A doña Julia su hijo la apoya. Y aunque trabaja todo el día, por levantar algodón de las matas apenas cobra 50 pesos.

“Fíjese, el pago del algodón está a 1.50 el kilo, mi hijo apenas saca 50 pesos y de esos le tiene que pagar 10 al de la troca que los lleva al campo, ese trabajo está bien duro, hay muchachos que se desmayan por el puro calor”.

Así narra la vida que llevan las mujeres en Finisterre. “Aquí las mujeres nos tenemos que limitar a hacer de comer frijoles y papas, y a veces carnita. Mi’ja me dice que quiere caldito y pues le digo que no; frutas muy de vez en cuando.

“Así se nos pasa la vida porque los hombres al menos tienen aquí la cantina, pero para mí es lo mismo el sábado que el domingo. Para las mujeres no hay nada acá”, puntualizó la señora.

Mediante un censo en la entidad se pudo determinar que existen 93 mil personas en extrema pobreza de los cuales tres mil fueron ubicados en el municipio de Francisco I. Madero.

Como parte de un programa que pretende combatir el hacinamiento en las viviendas de los más pobres de la entidad, el sábado pasado la Secretaría de Desarrollo Social (Sedesoe) oficializó la entrega de cuartos añadidos a las viviendas ubicadas en el ejido Finisterre.

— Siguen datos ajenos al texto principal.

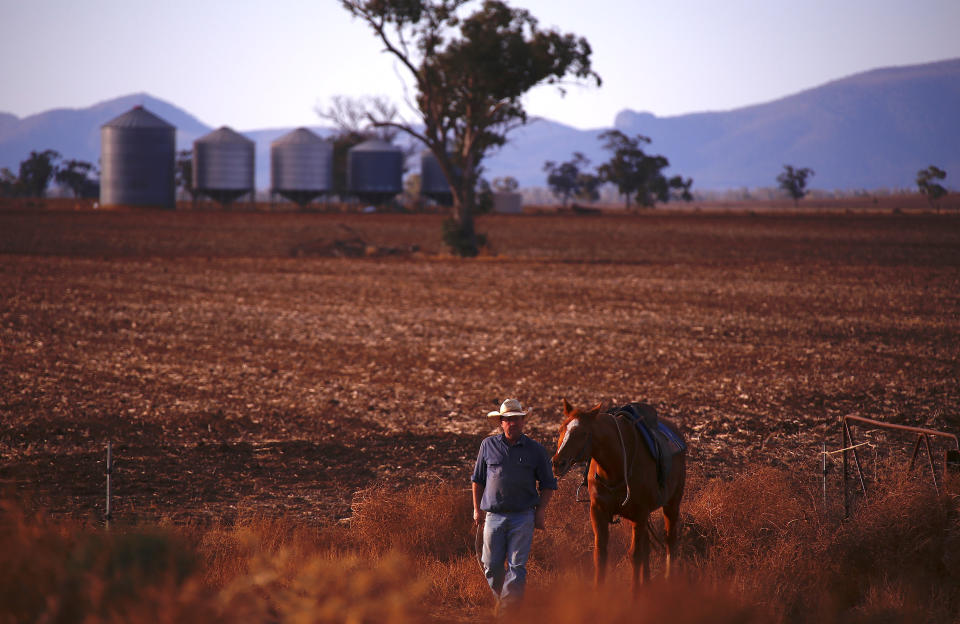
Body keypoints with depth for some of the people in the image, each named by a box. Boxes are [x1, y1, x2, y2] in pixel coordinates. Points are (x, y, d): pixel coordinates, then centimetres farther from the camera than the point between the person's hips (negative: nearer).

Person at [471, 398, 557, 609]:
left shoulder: (535, 450, 3)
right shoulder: (488, 445, 5)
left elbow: (548, 484, 9)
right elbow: (477, 479, 14)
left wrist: (541, 510, -1)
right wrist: (477, 509, 11)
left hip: (523, 516, -1)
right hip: (494, 516, 1)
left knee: (517, 566, -5)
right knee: (492, 566, 4)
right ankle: (500, 598, 28)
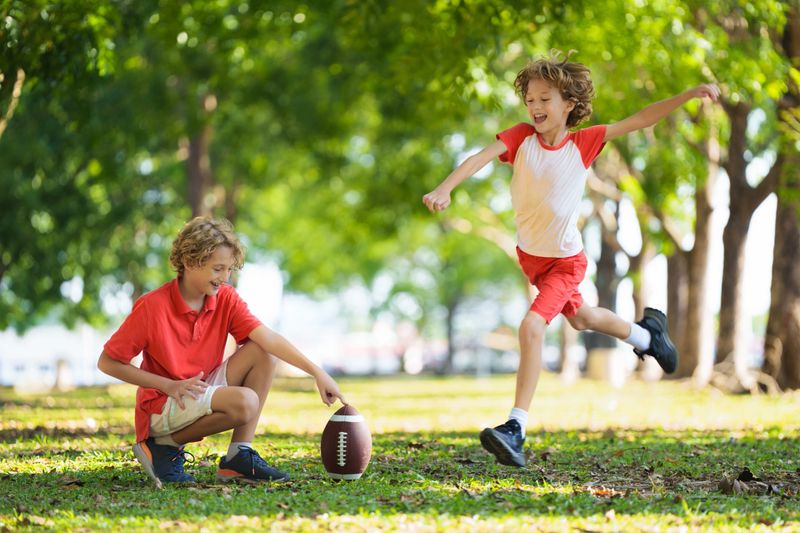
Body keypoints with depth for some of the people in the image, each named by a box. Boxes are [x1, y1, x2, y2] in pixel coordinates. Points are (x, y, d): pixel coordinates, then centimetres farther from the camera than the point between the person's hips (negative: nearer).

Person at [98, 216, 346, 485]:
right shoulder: (151, 307, -18)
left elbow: (267, 338, -14)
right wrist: (168, 385, -19)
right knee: (245, 402, -29)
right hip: (161, 407, -7)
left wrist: (317, 372, -27)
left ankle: (239, 457, -8)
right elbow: (107, 362, -14)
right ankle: (165, 447, -9)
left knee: (262, 354, -9)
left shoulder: (225, 298, -4)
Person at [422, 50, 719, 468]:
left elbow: (640, 120, -14)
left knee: (532, 326, -24)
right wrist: (444, 189, -47)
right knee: (580, 318, 27)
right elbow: (480, 157, -30)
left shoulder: (584, 143, -16)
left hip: (565, 261, -5)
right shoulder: (521, 137, -14)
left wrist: (690, 94, -19)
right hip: (529, 255, 5)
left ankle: (515, 428, -23)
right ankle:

Ahí, Rodrigo Fuentes Ávila, titular de la dependencia, intentó justificar el rezago en que viven los más pobres de Coahuila, indicando que durante administraciones federales anteriores se perdió la coordinación, situación que dijo, cambió radicalmente al tomar posesión como presidente Enrique Peña Nieto.

Estableció que mediante un censo en la entidad se pudo determinar que existen 93 mil personas en extrema pobreza de los cuales tres mil fueron ubicados en el municipio de Francisco I. Madero, al fijar tres o más carencias sociales entre las cuales destacó el analfabetismo.

Dicha situación se refleja a plenitud en el ejido Finisterre, donde los habitantes carecen de drenaje, alumbrado público y en el cual, aunque existe red de agua potable, deben permanecer hasta cuatro días sin bañarse ante la falta del líquido que se han acostumbrado a comprar en garrafones para beber.